Rorate Caeli has an excerpt from the book – describing some fears developing in the Curia and among certain other Church leaders a few years after the Council:

The existence of a serious crisis, […] was  confirmed  even by  some theologians coming from the progressive ranks.  We will mention only some of the more significant declarations. 
The historian Hubert Jedin (who had collaborated as an “expert” with Cardinal Frings at the Council) after having tried to oppose the idea of a “crisis in the Church” was obliged to admit its existence.  At  a meeting held by the German Episcopal Conference on the 17th September 1968, Jedin  presented,  History and Crisis in the Church (published in Italian by the Osservatore Romano1)140 five phenomena  related to the crisis already in act in the Church:
 

1.insecurity in the Faith continuously on the rise, caused by a liberal diffusion of theological errors from university chairs, books and essays; 

2.the effort to transfer forms of parliamentary democracy into the Church through the introduction of ‘the right to participate’  at the three levels of ecclesiastical life:  the Universal Church, the dioceses, the parishes; 

3.the desacralization  of the priesthood;’ 

4.liberal “structuring” of the liturgical celebration instead of the fulfillment of the Opus Dei [Work of God, in its liturgical sense];  

5.ecumenism as “Protestantization”.

Father Henri de Lubac, one of the “fathers” of the Council, denounced the use and abuse of the principal conciliar documents at a conference held on the 29th of May 1969 at the University of St.

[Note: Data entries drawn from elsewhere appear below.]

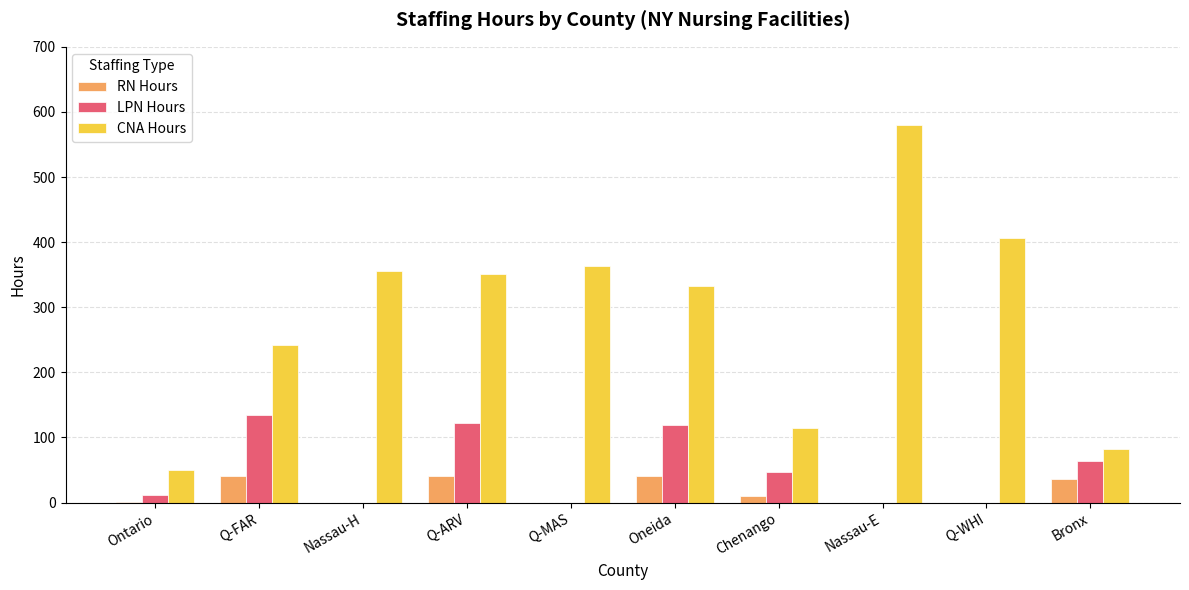

What are all the series names shown in the legend?

RN Hours, LPN Hours, CNA Hours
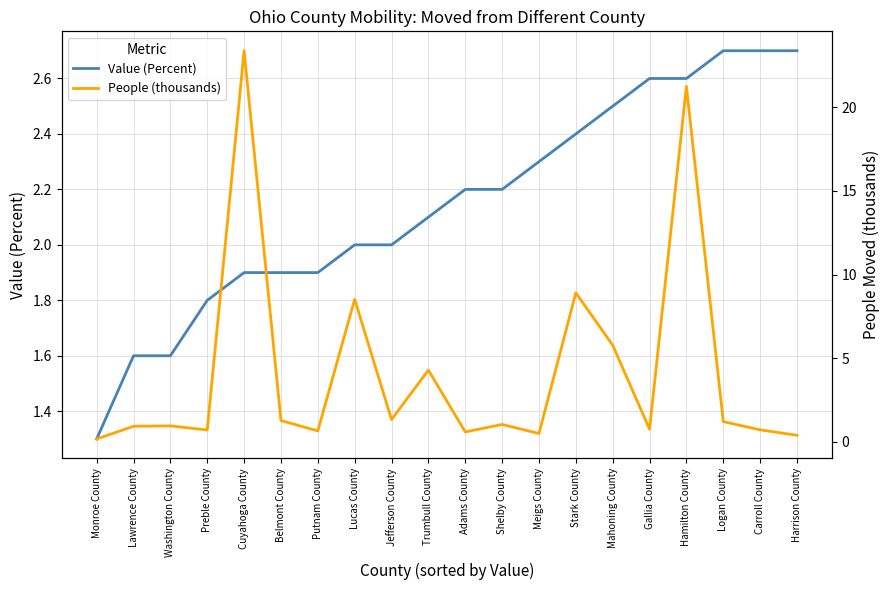

Which series has the largest total across all categories?

People (thousands)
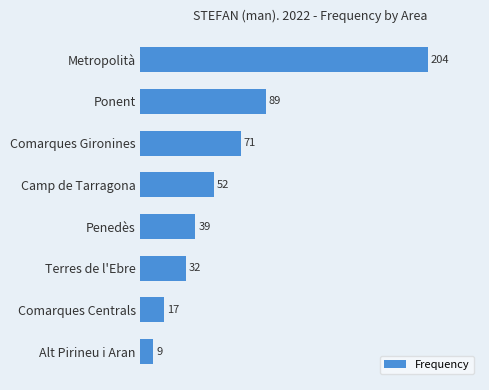

What is the maximum value shown in the chart?

204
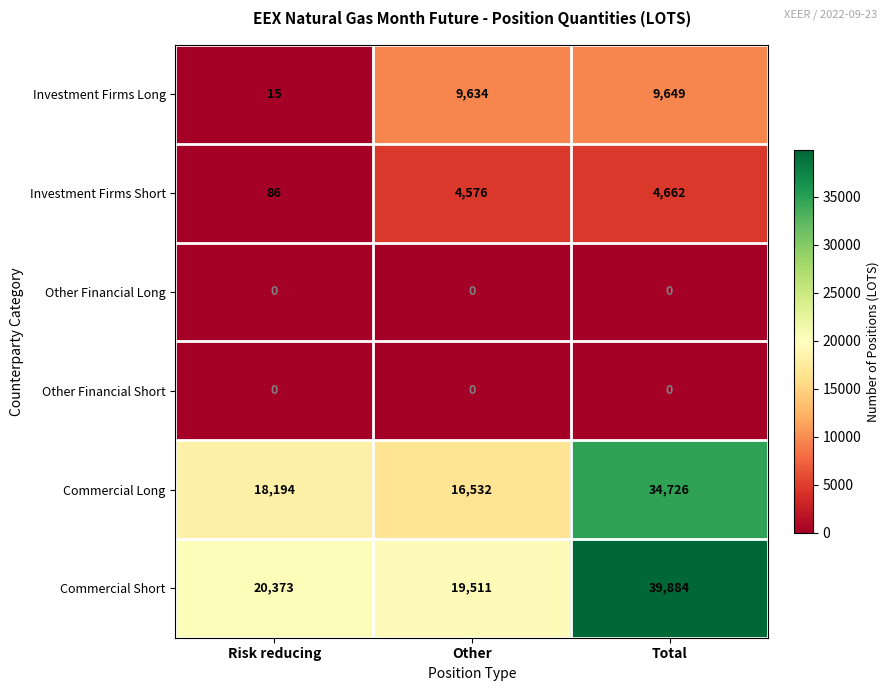

Reading left to right, extract all data points from this chart.

Investment Firms Long: 15	9634	9649
Investment Firms Short: 86	4576	4662
Other Financial Long: 0	0	0
Other Financial Short: 0	0	0
Commercial Long: 18194	16532	34726
Commercial Short: 20373	19511	39884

Louis  in Missouri (U.S.): 

“The constitution Dei Verbum  – he said –   offers the pretext  of a narrow Biblicism that disregards all of Tradition and ( therefore) it devours itself”, elaborating “the notion of  a ‘faith of the future’,  so much so that one no longer discerns what it retains from  the Gospel of Jesus Christ;  the constitution Lumen Gentium is interpreted  “in order to transform the Church into a vast democracy” and to criticize that which is called ‘the institutional Church’  for the sake of an ideal of  ‘an amorphous Christianity’ which strikes at the Divine foundation of the Church.”  

I must now go do penance, since I am apparently a “conservative anti-Catholic Catholic,” for reprinting these comments from 45 years ago, according to some notable personages in the Church, like his Shea-ness.

Well, at least I have good company regarding whether Vatican II should be re-examined, or even a syllabus of errors produced regarding much of what is called its “spirit.”